Source data
== == ==

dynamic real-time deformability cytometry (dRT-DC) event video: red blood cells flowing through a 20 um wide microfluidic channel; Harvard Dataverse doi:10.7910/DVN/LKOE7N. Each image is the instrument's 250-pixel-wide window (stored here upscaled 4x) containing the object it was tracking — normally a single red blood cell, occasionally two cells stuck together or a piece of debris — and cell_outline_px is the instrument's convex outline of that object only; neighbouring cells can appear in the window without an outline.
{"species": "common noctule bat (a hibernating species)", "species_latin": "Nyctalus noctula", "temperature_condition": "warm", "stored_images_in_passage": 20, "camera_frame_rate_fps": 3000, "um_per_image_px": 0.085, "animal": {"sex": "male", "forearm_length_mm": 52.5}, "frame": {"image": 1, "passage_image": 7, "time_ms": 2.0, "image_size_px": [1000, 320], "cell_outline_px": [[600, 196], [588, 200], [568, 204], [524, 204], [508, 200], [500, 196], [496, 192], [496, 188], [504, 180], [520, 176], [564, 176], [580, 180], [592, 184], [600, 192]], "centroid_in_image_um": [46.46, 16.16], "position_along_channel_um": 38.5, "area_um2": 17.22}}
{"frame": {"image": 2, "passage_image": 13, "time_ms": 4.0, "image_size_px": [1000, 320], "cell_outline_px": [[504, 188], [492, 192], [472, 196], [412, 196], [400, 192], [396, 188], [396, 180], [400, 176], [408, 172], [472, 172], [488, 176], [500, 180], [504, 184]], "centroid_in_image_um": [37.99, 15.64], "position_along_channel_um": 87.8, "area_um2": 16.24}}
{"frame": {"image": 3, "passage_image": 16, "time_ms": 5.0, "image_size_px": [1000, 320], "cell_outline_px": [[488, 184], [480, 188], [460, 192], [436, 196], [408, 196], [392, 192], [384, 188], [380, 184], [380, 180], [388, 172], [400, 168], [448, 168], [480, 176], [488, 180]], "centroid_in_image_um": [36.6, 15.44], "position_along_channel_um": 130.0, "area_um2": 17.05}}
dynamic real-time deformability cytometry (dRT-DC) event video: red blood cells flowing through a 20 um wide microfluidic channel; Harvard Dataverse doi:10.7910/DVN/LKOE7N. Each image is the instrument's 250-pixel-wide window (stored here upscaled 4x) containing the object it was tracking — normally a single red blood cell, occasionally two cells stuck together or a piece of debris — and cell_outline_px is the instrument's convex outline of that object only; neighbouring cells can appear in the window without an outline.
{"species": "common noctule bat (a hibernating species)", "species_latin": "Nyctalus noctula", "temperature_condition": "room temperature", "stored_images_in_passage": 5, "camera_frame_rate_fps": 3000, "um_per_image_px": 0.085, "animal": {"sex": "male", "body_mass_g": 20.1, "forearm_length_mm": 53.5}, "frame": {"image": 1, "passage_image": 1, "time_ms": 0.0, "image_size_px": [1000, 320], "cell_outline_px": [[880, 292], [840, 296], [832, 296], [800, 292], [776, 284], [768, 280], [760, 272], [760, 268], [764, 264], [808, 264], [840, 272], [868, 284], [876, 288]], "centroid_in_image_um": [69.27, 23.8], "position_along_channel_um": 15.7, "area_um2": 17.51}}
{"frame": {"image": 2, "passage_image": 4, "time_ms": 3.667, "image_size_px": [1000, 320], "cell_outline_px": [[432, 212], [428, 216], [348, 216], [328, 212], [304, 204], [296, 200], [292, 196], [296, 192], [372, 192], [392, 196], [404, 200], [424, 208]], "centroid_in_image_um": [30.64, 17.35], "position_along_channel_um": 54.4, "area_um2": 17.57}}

== == ==

• [Given exercise]:
All of the entries above should be written out again exactly.

• [Finished exercise]:
dynamic real-time deformability cytometry (dRT-DC) event video: red blood cells flowing through a 20 um wide microfluidic channel; Harvard Dataverse doi:10.7910/DVN/LKOE7N. Each image is the instrument's 250-pixel-wide window (stored here upscaled 4x) containing the object it was tracking — normally a single red blood cell, occasionally two cells stuck together or a piece of debris — and cell_outline_px is the instrument's convex outline of that object only; neighbouring cells can appear in the window without an outline.
{"species": "common noctule bat (a hibernating species)", "species_latin": "Nyctalus noctula", "temperature_condition": "warm", "stored_images_in_passage": 20, "camera_frame_rate_fps": 3000, "um_per_image_px": 0.085, "animal": {"sex": "male", "forearm_length_mm": 52.5}, "frame": {"image": 1, "passage_image": 7, "time_ms": 2.0, "image_size_px": [1000, 320], "cell_outline_px": [[600, 196], [588, 200], [568, 204], [524, 204], [508, 200], [500, 196], [496, 192], [496, 188], [504, 180], [520, 176], [564, 176], [580, 180], [592, 184], [600, 192]], "centroid_in_image_um": [46.46, 16.16], "position_along_channel_um": 38.5, "area_um2": 17.22}}
{"frame": {"image": 2, "passage_image": 13, "time_ms": 4.0, "image_size_px": [1000, 320], "cell_outline_px": [[504, 188], [492, 192], [472, 196], [412, 196], [400, 192], [396, 188], [396, 180], [400, 176], [408, 172], [472, 172], [488, 176], [500, 180], [504, 184]], "centroid_in_image_um": [37.99, 15.64], "position_along_channel_um": 87.8, "area_um2": 16.24}}
{"frame": {"image": 3, "passage_image": 16, "time_ms": 5.0, "image_size_px": [1000, 320], "cell_outline_px": [[488, 184], [480, 188], [460, 192], [436, 196], [408, 196], [392, 192], [384, 188], [380, 184], [380, 180], [388, 172], [400, 168], [448, 168], [480, 176], [488, 180]], "centroid_in_image_um": [36.6, 15.44], "position_along_channel_um": 130.0, "area_um2": 17.05}}
dynamic real-time deformability cytometry (dRT-DC) event video: red blood cells flowing through a 20 um wide microfluidic channel; Harvard Dataverse doi:10.7910/DVN/LKOE7N. Each image is the instrument's 250-pixel-wide window (stored here upscaled 4x) containing the object it was tracking — normally a single red blood cell, occasionally two cells stuck together or a piece of debris — and cell_outline_px is the instrument's convex outline of that object only; neighbouring cells can appear in the window without an outline.
{"species": "common noctule bat (a hibernating species)", "species_latin": "Nyctalus noctula", "temperature_condition": "room temperature", "stored_images_in_passage": 5, "camera_frame_rate_fps": 3000, "um_per_image_px": 0.085, "animal": {"sex": "male", "body_mass_g": 20.1, "forearm_length_mm": 53.5}, "frame": {"image": 1, "passage_image": 1, "time_ms": 0.0, "image_size_px": [1000, 320], "cell_outline_px": [[880, 292], [840, 296], [832, 296], [800, 292], [776, 284], [768, 280], [760, 272], [760, 268], [764, 264], [808, 264], [840, 272], [868, 284], [876, 288]], "centroid_in_image_um": [69.27, 23.8], "position_along_channel_um": 15.7, "area_um2": 17.51}}
{"frame": {"image": 2, "passage_image": 4, "time_ms": 3.667, "image_size_px": [1000, 320], "cell_outline_px": [[432, 212], [428, 216], [348, 216], [328, 212], [304, 204], [296, 200], [292, 196], [296, 192], [372, 192], [392, 196], [404, 200], [424, 208]], "centroid_in_image_um": [30.64, 17.35], "position_along_channel_um": 54.4, "area_um2": 17.57}}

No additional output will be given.